▸ **Exercise details**: Copy every entry word for word. Skip the pictures.

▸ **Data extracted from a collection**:

##############################

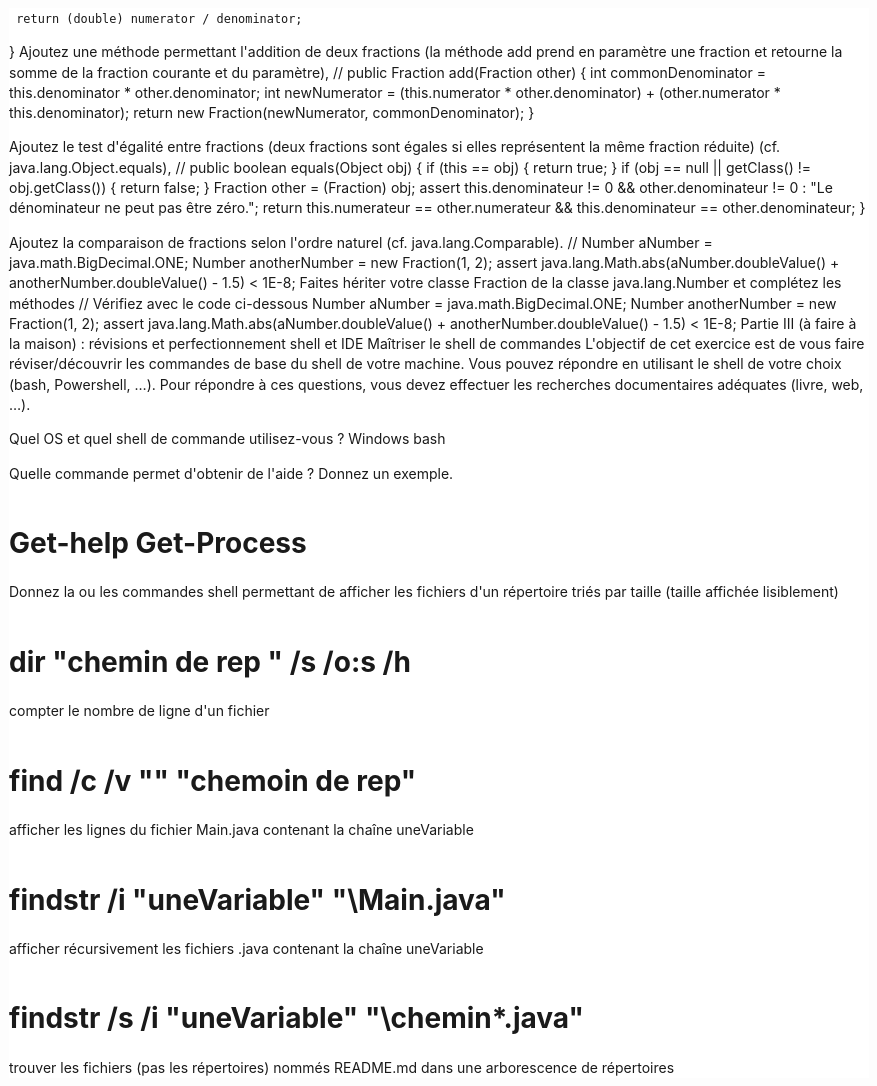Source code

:      return (double) numerator / denominator;
 }
Ajoutez une méthode permettant l'addition de deux fractions (la méthode add prend en paramètre une fraction et retourne la somme de la fraction courante et du paramètre),
 //  public Fraction add(Fraction other) {
     int commonDenominator = this.denominator * other.denominator;
     int newNumerator = (this.numerator * other.denominator) + (other.numerator * this.denominator);
     return new Fraction(newNumerator, commonDenominator);
 }
 
Ajoutez le test d'égalité entre fractions (deux fractions sont égales si elles représentent la même fraction réduite) (cf. java.lang.Object.equals),
 // public boolean equals(Object obj) {
     if (this == obj) {
         return true;
     }
     if (obj == null || getClass() != obj.getClass()) {
         return false;
     }
     Fraction other = (Fraction) obj;
     assert this.denominateur != 0 && other.denominateur != 0 : "Le dénominateur ne peut pas être zéro.";
     return this.numerateur == other.numerateur && this.denominateur == other.denominateur;
 }
 
Ajoutez la comparaison de fractions selon l'ordre naturel (cf. java.lang.Comparable).
 // Number aNumber = java.math.BigDecimal.ONE;
 Number anotherNumber = new Fraction(1, 2);
 assert java.lang.Math.abs(aNumber.doubleValue() + anotherNumber.doubleValue() - 1.5) < 1E-8;
Faites hériter votre classe Fraction de la classe java.lang.Number et complétez les méthodes
 // Vérifiez avec le code ci-dessous
 Number aNumber = java.math.BigDecimal.ONE;
 Number anotherNumber = new Fraction(1, 2);
 assert java.lang.Math.abs(aNumber.doubleValue() + anotherNumber.doubleValue() - 1.5) < 1E-8;
Partie III (à faire à la maison) : révisions et perfectionnement shell et IDE
Maîtriser le shell de commandes
L'objectif de cet exercice est de vous faire réviser/découvrir les commandes de base du shell de votre machine. Vous pouvez répondre en utilisant le shell de votre choix (bash, Powershell, …). Pour répondre à ces questions, vous devez effectuer les recherches documentaires adéquates (livre, web, …).

Quel OS et quel shell de commande utilisez-vous ?
Windows bash

Quelle commande permet d'obtenir de l'aide ? Donnez un exemple.
# Get-help Get-Process
Donnez la ou les commandes shell permettant de
afficher les fichiers d'un répertoire triés par taille (taille affichée lisiblement)
#  dir "chemin de rep " /s /o:s /h
compter le nombre de ligne d'un fichier
# find /c /v "" "chemoin de rep"
afficher les lignes du fichier Main.java contenant la chaîne uneVariable
#  findstr /i "uneVariable" "\Main.java"
afficher récursivement les fichiers .java contenant la chaîne uneVariable
# findstr /s /i "uneVariable" "\chemin\*.java"
trouver les fichiers (pas les répertoires) nommés README.md dans une arborescence de répertoires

##############################

▸ **Written solution**:
Source code

:      return (double) numerator / denominator;
 }
Ajoutez une méthode permettant l'addition de deux fractions (la méthode add prend en paramètre une fraction et retourne la somme de la fraction courante et du paramètre),
 //  public Fraction add(Fraction other) {
     int commonDenominator = this.denominator * other.denominator;
     int newNumerator = (this.numerator * other.denominator) + (other.numerator * this.denominator);
     return new Fraction(newNumerator, commonDenominator);
 }
 
Ajoutez le test d'égalité entre fractions (deux fractions sont égales si elles représentent la même fraction réduite) (cf. java.lang.Object.equals),
 // public boolean equals(Object obj) {
     if (this == obj) {
         return true;
     }
     if (obj == null || getClass() != obj.getClass()) {
         return false;
     }
     Fraction other = (Fraction) obj;
     assert this.denominateur != 0 && other.denominateur != 0 : "Le dénominateur ne peut pas être zéro.";
     return this.numerateur == other.numerateur && this.denominateur == other.denominateur;
 }
 
Ajoutez la comparaison de fractions selon l'ordre naturel (cf. java.lang.Comparable).
 // Number aNumber = java.math.BigDecimal.ONE;
 Number anotherNumber = new Fraction(1, 2);
 assert java.lang.Math.abs(aNumber.doubleValue() + anotherNumber.doubleValue() - 1.5) < 1E-8;
Faites hériter votre classe Fraction de la classe java.lang.Number et complétez les méthodes
 // Vérifiez avec le code ci-dessous
 Number aNumber = java.math.BigDecimal.ONE;
 Number anotherNumber = new Fraction(1, 2);
 assert java.lang.Math.abs(aNumber.doubleValue() + anotherNumber.doubleValue() - 1.5) < 1E-8;
Partie III (à faire à la maison) : révisions et perfectionnement shell et IDE
Maîtriser le shell de commandes
L'objectif de cet exercice est de vous faire réviser/découvrir les commandes de base du shell de votre machine. Vous pouvez répondre en utilisant le shell de votre choix (bash, Powershell, …). Pour répondre à ces questions, vous devez effectuer les recherches documentaires adéquates (livre, web, …).

Quel OS et quel shell de commande utilisez-vous ?
Windows bash

Quelle commande permet d'obtenir de l'aide ? Donnez un exemple.
# Get-help Get-Process
Donnez la ou les commandes shell permettant de
afficher les fichiers d'un répertoire triés par taille (taille affichée lisiblement)
#  dir "chemin de rep " /s /o:s /h
compter le nombre de ligne d'un fichier
# find /c /v "" "chemoin de rep"
afficher les lignes du fichier Main.java contenant la chaîne uneVariable
#  findstr /i "uneVariable" "\Main.java"
afficher récursivement les fichiers .java contenant la chaîne uneVariable
# findstr /s /i "uneVariable" "\chemin\*.java"
trouver les fichiers (pas les répertoires) nommés README.md dans une arborescence de répertoires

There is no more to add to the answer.